OpenDataAlex / PDI-DC-Auto-Profiling

Tool built using Pentaho Data Integrator and the DataCleaner plugin to automate data profiling
4 stars 1 forks source link

Issue with profile_unknown_record #10

Closed marvinlb closed 11 years ago

marvinlb commented 11 years ago

INSERT INTO profile_source_table_number_analysis (profile_source_table_pk, table_column_name, w_create_dt) VALUES (0, 'unknown', NOW())

Error Code: 1054. Unknown column 'profile_source_table_pk' in 'field list'

OpenDataAlex commented 11 years ago

Hi Marvin,

I've modified the script - thanks for adding the ticket.

marvinlb commented 11 years ago

new error:

INSERT INTO profile_source_table_number_analysis (profile_source_table_column_pk, table_column_name, w_create_dt) VALUES (0, 'unknown', NOW())

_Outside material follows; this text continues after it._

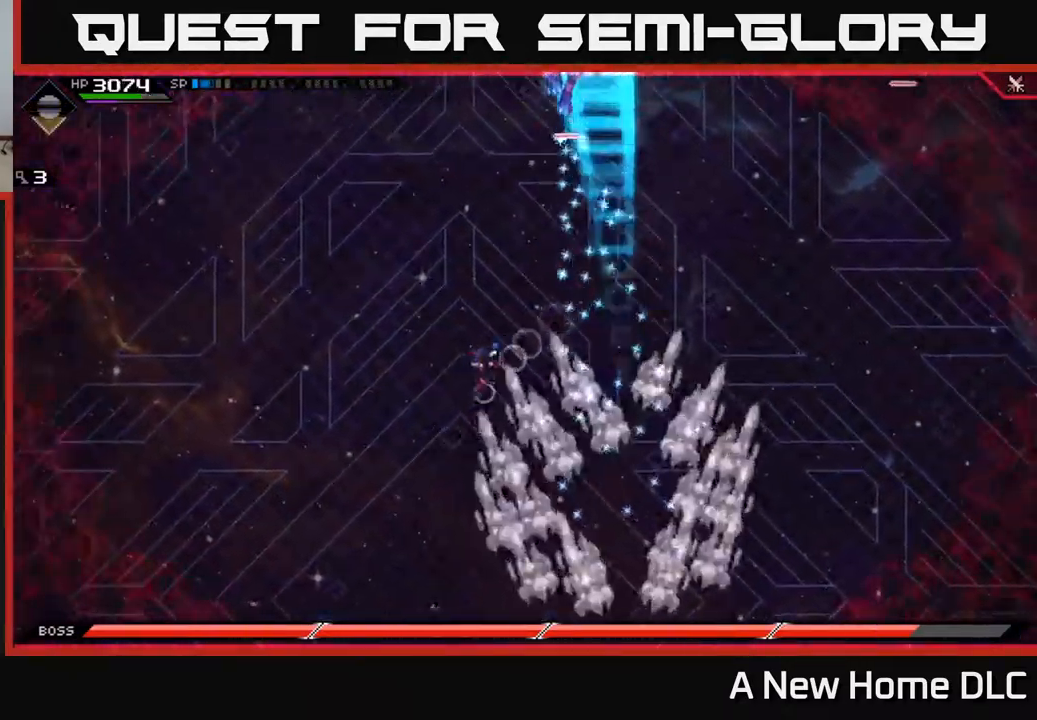
{"buttons": [], "left_stick": "down-left", "right_stick": "center", "events": [[167, "L1", "down"], [267, "L1", "up"], [333, "L1", "down"], [450, "L1", "up"]]}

Error Code: 1054. Unknown column 'table_column_name' in 'field list'

marvinlb commented 11 years ago

Alex- new error:

09:43:54 INSERT INTO profile_source_table_number_analysis (profile_source_table_column_pk, table_column_name, w_create_dt) VALUES (0, 'unknown', NOW()) Error Code: 1054. Unknown column 'table_column_name' in 'field list' 0.140 sec

(Don't know whether to open a new ticket, or if/how I can reopen the closed ticket. Instead, I added this in github as a comment on the closed ticket)

Thank you- Marvin

On Tue, Feb 12, 2013 at 10:39 PM, Alex Meadows notifications@github.comwrote:

Hi Marvin,

I've modified the script - thanks for adding the ticket.

— Reply to this email directly or view it on GitHubhttps://github.com/dbaAlex/PDI-DC-Auto-Profiling/issues/10#issuecomment-13473133.

OpenDataAlex commented 11 years ago

Hi Marvin,

Apologies - I should have caught that last night! This script was out
of sync with the latest version of the database. I went through and I
think I have resolved the issue. Thank you for reporting the bugs so
they can get resolved.

Talk to you soon,

Alex

Quoting marvinlb notifications@github.com:

Alex- new error:

09:43:54 INSERT INTO profile_source_table_number_analysis (profile_source_table_column_pk, table_column_name, w_create_dt) VALUES (0, 'unknown', NOW()) Error Code: 1054. Unknown column 'table_column_name' in 'field list' 0.140 sec

(Don't know whether to open a new ticket, or if/how I can reopen the closed ticket. Instead, I added this in github as a comment on the closed ticket)

Thank you- Marvin

On Tue, Feb 12, 2013 at 10:39 PM, Alex Meadows
notifications@github.comwrote:

Hi Marvin,

I've modified the script - thanks for adding the ticket.

— Reply to this email directly or view it on
GitHubhttps://github.com/dbaAlex/PDI-DC-Auto-Profiling/issues/10#issuecomment-13473133.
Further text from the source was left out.